New York Times, and the Continuous Mischaracterization of BDS

So maybe the image above is a bit of an overstatement. But for some reason, the New York Times can’t seem to get it right when explaining BDS activism to readers.
BDS stands for boycott, divestment, and sanctions, and the self-styled “BDS Movement” we tend to hear about today focuses squarely on Israel, aiming to batter the Jewish state with those tools until it ceases to exist.
But in an article yesterday, the Times referred to a “movement in the United States, Europe and elsewhere to boycott, divest from and sanction Israel primarily in protest against its settlement and security practices in the West Bank. The movement is known as B.D.S.”
These are hardly the “primary” motivations of BDS advocacy. The BDS Movement’s own website lists three central demands, which include an Israeli withdrawal, not only from the West Bank but also from the Golan Heights, along with the Jewish Quarter and other parts of Jerusalem. It calls for the “dismantling” of Israel’s security barrier, which was built to prevent suicide bombers from reaching Israeli towns and which for much of its rout lies in Israel and not the West Bank. It insists on a change to Israel’s alleged treatment of Arabs living withing Israel. And it calls for an influx of Palestinian refugees and their descendants to Israel, which is widely understood as a way to demographically eliminate the Jewish state.
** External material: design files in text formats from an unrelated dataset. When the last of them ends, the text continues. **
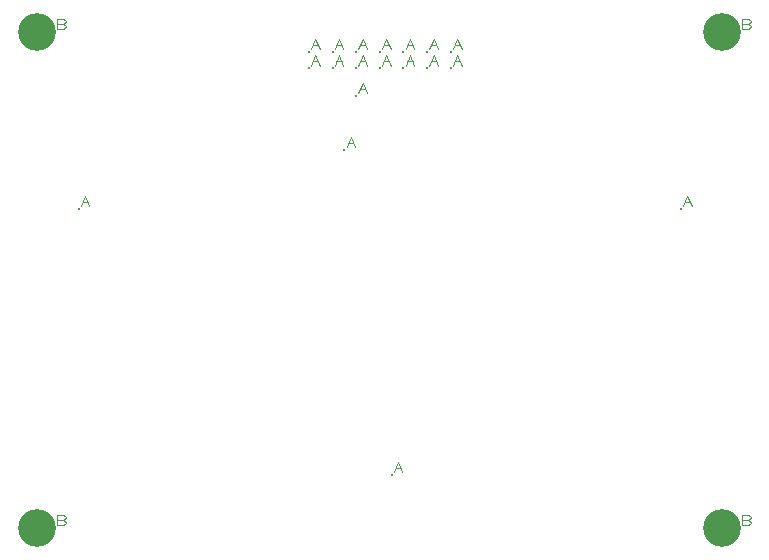
<source format=gbr>
G04 GENERATED BY PULSONIX 7.0 GERBER.DLL 4573*
%INHILLSTAR_50X30_EL_V1_0*%
%LNGERBER_DRILL*%
%FSLAX33Y33*%
%IPPOS*%
%LPD*%
%OFA0B0*%
%MOMM*%
%ADD15C,0.125*%
%ADD146C,0.250*%
%ADD698C,3.200*%
X0Y0D02*
D02*
D15*
X102705Y105999D02*
X102852Y105925D01*
X102926Y105778*
X102852Y105631*
X102705Y105558*
X102191*
Y106440*
X102705*
X102852Y106366*
X102926Y106219*
X102852Y106072*
X102705Y105999*
X102191*
X102705Y147999D02*
X102852Y147925D01*
X102926Y147778*
X102852Y147631*
X102705Y147558*
X102191*
Y148440*
X102705*
X102852Y148366*
X102926Y148219*
X102852Y148072*
X102705Y147999*
X102191*
X104216Y132558D02*
X104583Y133440D01*
X104951Y132558*
X104363Y132925D02*
X104804Y132925D01*
X123716Y144458D02*
X124083Y145340D01*
X124451Y144458*
X123863Y144825D02*
X124304Y144825D01*
X123716Y145858D02*
X124083Y146740D01*
X124451Y145858*
X123863Y146225D02*
X124304Y146225D01*
X125716Y144458D02*
X126083Y145340D01*
X126451Y144458*
X125863Y144825D02*
X126304Y144825D01*
X125716Y145858D02*
X126083Y146740D01*
X126451Y145858*
X125863Y146225D02*
X126304Y146225D01*
X126716Y137558D02*
X127083Y138440D01*
X127451Y137558*
X126863Y137925D02*
X127304Y137925D01*
X127716Y142148D02*
X128083Y143030D01*
X128451Y142148*
X127863Y142515D02*
X128304Y142515D01*
X127716Y144458D02*
X128083Y145340D01*
X128451Y144458*
X127863Y144825D02*
X128304Y144825D01*
X127716Y145858D02*
X128083Y146740D01*
X128451Y145858*
X127863Y146225D02*
X128304Y146225D01*
X129716Y144458D02*
X130083Y145340D01*
X130451Y144458*
X129863Y144825D02*
X130304Y144825D01*
X129716Y145858D02*
X130083Y146740D01*
X130451Y145858*
X129863Y146225D02*
X130304Y146225D01*
X130716Y110058D02*
X131083Y110940D01*
X131451Y110058*
X130863Y110425D02*
X131304Y110425D01*
X131716Y144458D02*
X132083Y145340D01*
X132451Y144458*
X131863Y144825D02*
X132304Y144825D01*
X131716Y145858D02*
X132083Y146740D01*
X132451Y145858*
X131863Y146225D02*
X132304Y146225D01*
X133716Y144458D02*
X134083Y145340D01*
X134451Y144458*
X133863Y144825D02*
X134304Y144825D01*
X133716Y145858D02*
X134083Y146740D01*
X134451Y145858*
X133863Y146225D02*
X134304Y146225D01*
X135716Y144458D02*
X136083Y145340D01*
X136451Y144458*
X135863Y144825D02*
X136304Y144825D01*
X135716Y145858D02*
X136083Y146740D01*
X136451Y145858*
X135863Y146225D02*
X136304Y146225D01*
X155216Y132558D02*
X155583Y133440D01*
X155951Y132558*
X155363Y132925D02*
X155804Y132925D01*
X160705Y105999D02*
X160852Y105925D01*
X160926Y105778*
X160852Y105631*
X160705Y105558*
X160191*
Y106440*
X160705*
X160852Y106366*
X160926Y106219*
X160852Y106072*
X160705Y105999*
X160191*
X160705Y147999D02*
X160852Y147925D01*
X160926Y147778*
X160852Y147631*
X160705Y147558*
X160191*
Y148440*
X160705*
X160852Y148366*
X160926Y148219*
X160852Y148072*
X160705Y147999*
X160191*
D02*
D146*
X104028Y132337D03*
X123528Y144237D03*
Y145637D03*
X125528Y144237D03*
Y145637D03*
X126528Y137337D03*
X127528Y141927D03*
Y144237D03*
Y145637D03*
X129528Y144237D03*
Y145637D03*
X130528Y109837D03*
X131528Y144237D03*
Y145637D03*
X133528Y144237D03*
Y145637D03*
X135528Y144237D03*
Y145637D03*
X155028Y132337D03*
D02*
D698*
X100528Y105337D03*
Y147337D03*
X158528Y105337D03*
Y147337D03*
X0Y0D02*
M02*

</source>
Despite what the Times told its readers, not one of the three demands refers to settlements, and each of them focus focus on more than the West Bank, and on more than “settlement and security practices.”
The takeaway is clear. The AMCHA Initiative, a group that combats antisemitism on campus, states that BDS “aims to demonize, delegitimize, and destroy the Jewish nature of Israel, with the result of denying to Jews their right of national self-determination.”
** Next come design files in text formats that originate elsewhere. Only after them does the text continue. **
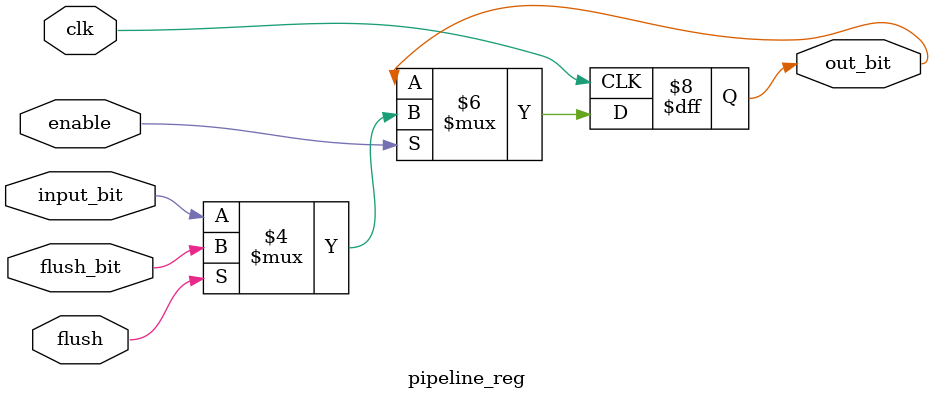
<source format=sv>
`timescale 1ns / 1ps


module pipeline_reg
(
    input clk,
    input flush,
    input enable,
    input flush_bit, 
    input input_bit,
    output logic out_bit
);

always_ff @( posedge clk ) begin
    if (enable) begin
        if(flush) begin
            out_bit <= flush_bit;
        end
        else begin
            out_bit <= input_bit;
        end
    end
    else begin
        out_bit <= out_bit;
    end
end
    

endmodule

</source>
J Street, a group largely devoted to criticism of Israeli policies, agrees that “the Global BDS Movement does not support the two-state solution, recognize the right of the Jewish people to a state, or distinguish between opposition to the existence of Israel itself and opposition to the occupation of the territory beyond the Green Line. Further, some of the Movement’s supporters and leaders have trafficked in unacceptable anti-Semitic rhetoric.”
And a vice chair of Americans for Peace Now has written that “BDS’s prime motivation, if their messaging is to be believed, is not to end the occupation at all; rather, it is to end Israel.”
Not that we need to take it from them. Omar Barghouti, whom the New York Times correctly describes as a founder of the BDS movement, has admitted that his goal is to replace Israel with “unitary state, where, by definition, Jews will be a minority.”
Prior instances of the New York Times downplaying BDS goals — this is far from the first time — have been criticized by all sides: Tablet Magazine’s Yair Rosenberg has slammed the newspaper for having “dramatically misrepresented [BDS’s] stated aims and implicit goals, whitewashing the movement’s radicalism.” And Omar Barghouti has written to the Times to protest its softening of his movement’s aims, saying in a published letter that “the goal of the global Palestinian-led B.D.S. movement (boycott, divestment and sanctions) is not only to end the ‘occupation of the West Bank.'”
Previously, the newspaper has asserted that BDS merely is “critical of Israel’s policies toward the West Bank,” that it simply “advocates Israel’s withdrawal from disputed territories where Palestinians live,” and that it called only for Israel “to end its occupation of the Palestinian territories.”
New York Times readers don’t want to be misinformed. Those concerned with Israel’s security don’t want the country’s enemies to misrepresented. And even BDS leaders don’t want their extreme aims to be whitewashed. So why does the the newspaper repeatedly cast BDS goals as more moderate than they really are?